Readers of Sitegeist are likely to be familiar with this author without necessarily knowing it.  Rosemary Dinnage has reviewed books for papers in London and New York for many years, specialising in psychotherapy.  This lifelong work, combined with her books on Annie Besant, on patient’s accounts of psychotherapy, on death, on ‘outsider women’ and on Buddhism led to her being listed in The Observer newspaper’s list of the top 300 British intellectuals in 2011. And now, tacitly following Bion, her memoir.  The comparison with Bion goes deeper than the title, for there are similarities in the life stories – at least in the origins in childhood – and in the tone of both writers. But whereas Bion’s autobiography (The Long Week-End) is written by an analyst, Dinnage’s is by an analysand.  The differences, as well as the similarities, are fascinating.

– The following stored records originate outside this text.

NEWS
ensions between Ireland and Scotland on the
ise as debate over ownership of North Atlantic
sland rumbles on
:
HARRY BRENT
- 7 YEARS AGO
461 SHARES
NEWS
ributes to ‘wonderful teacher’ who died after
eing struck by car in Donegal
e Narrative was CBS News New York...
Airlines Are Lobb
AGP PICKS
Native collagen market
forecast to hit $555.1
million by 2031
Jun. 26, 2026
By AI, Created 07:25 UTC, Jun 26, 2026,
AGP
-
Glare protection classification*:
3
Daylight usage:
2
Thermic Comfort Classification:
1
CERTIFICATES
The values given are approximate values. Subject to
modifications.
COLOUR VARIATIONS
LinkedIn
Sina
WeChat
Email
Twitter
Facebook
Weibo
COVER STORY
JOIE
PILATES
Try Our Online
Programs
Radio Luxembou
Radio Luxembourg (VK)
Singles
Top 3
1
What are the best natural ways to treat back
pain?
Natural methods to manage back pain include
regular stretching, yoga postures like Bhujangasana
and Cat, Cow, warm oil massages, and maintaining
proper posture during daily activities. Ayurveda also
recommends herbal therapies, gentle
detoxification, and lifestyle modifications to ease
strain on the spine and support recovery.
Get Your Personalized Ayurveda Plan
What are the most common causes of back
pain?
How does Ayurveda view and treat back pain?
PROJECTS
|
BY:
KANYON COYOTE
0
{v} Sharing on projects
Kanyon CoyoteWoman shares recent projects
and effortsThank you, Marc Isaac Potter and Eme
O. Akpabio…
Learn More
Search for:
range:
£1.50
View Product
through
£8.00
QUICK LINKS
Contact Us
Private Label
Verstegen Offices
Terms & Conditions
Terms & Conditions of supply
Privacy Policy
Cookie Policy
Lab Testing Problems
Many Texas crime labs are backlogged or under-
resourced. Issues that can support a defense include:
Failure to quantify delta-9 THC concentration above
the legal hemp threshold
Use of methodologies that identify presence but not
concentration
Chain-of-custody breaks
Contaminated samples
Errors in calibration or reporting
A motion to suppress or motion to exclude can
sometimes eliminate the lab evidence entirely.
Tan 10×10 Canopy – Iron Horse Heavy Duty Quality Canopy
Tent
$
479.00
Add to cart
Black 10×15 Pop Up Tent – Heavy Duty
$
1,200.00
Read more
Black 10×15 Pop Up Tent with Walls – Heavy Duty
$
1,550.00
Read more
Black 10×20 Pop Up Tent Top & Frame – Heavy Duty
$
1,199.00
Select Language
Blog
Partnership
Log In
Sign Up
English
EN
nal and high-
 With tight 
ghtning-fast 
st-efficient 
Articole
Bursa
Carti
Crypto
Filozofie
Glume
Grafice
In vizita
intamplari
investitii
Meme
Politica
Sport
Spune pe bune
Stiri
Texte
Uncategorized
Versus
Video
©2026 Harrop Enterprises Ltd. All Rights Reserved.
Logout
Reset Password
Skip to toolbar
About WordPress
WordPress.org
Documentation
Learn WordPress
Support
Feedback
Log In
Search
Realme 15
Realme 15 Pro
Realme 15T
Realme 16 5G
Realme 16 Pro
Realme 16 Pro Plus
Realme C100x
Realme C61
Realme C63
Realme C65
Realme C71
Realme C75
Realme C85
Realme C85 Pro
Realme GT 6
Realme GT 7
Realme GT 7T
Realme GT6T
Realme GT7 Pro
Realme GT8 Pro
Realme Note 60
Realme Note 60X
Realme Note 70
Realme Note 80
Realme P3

It may be no coincidence that such voracious readers as Bion and Dinnage echo Raymond Chandler in their choice of titles. The Long Goodbye is partly autobiographical as well as carrying biting social criticism.  It was written while its author, prone to suicidal depression, lived agonizingly through his wife’s terminal illness. Dinnage, too, has struggled with misfortune and depression but found optimism in writing.

Like Bion, Dinnage has spent her life immersed in books and she writes with clarity, insight and poetic beauty and, again like Bion, though about 25 years later, Dinnage was born into a Victorian colonial family and sent overseas at a young age. Ironically enough, after an early childhood in which her parents were often away from home and frequently overseas, Dinnage was one of the children of academics whose parents thought Oxford not safe enough during the Second World War: she was sent across the Atlantic to Canada.  She writes of how she suffered throughout the rest of her life from alienation, depressive episodes and difficulty in maintaining relationships. Her analysts were variable in effectiveness until she persuaded Winnicott to see her in the last year of his life.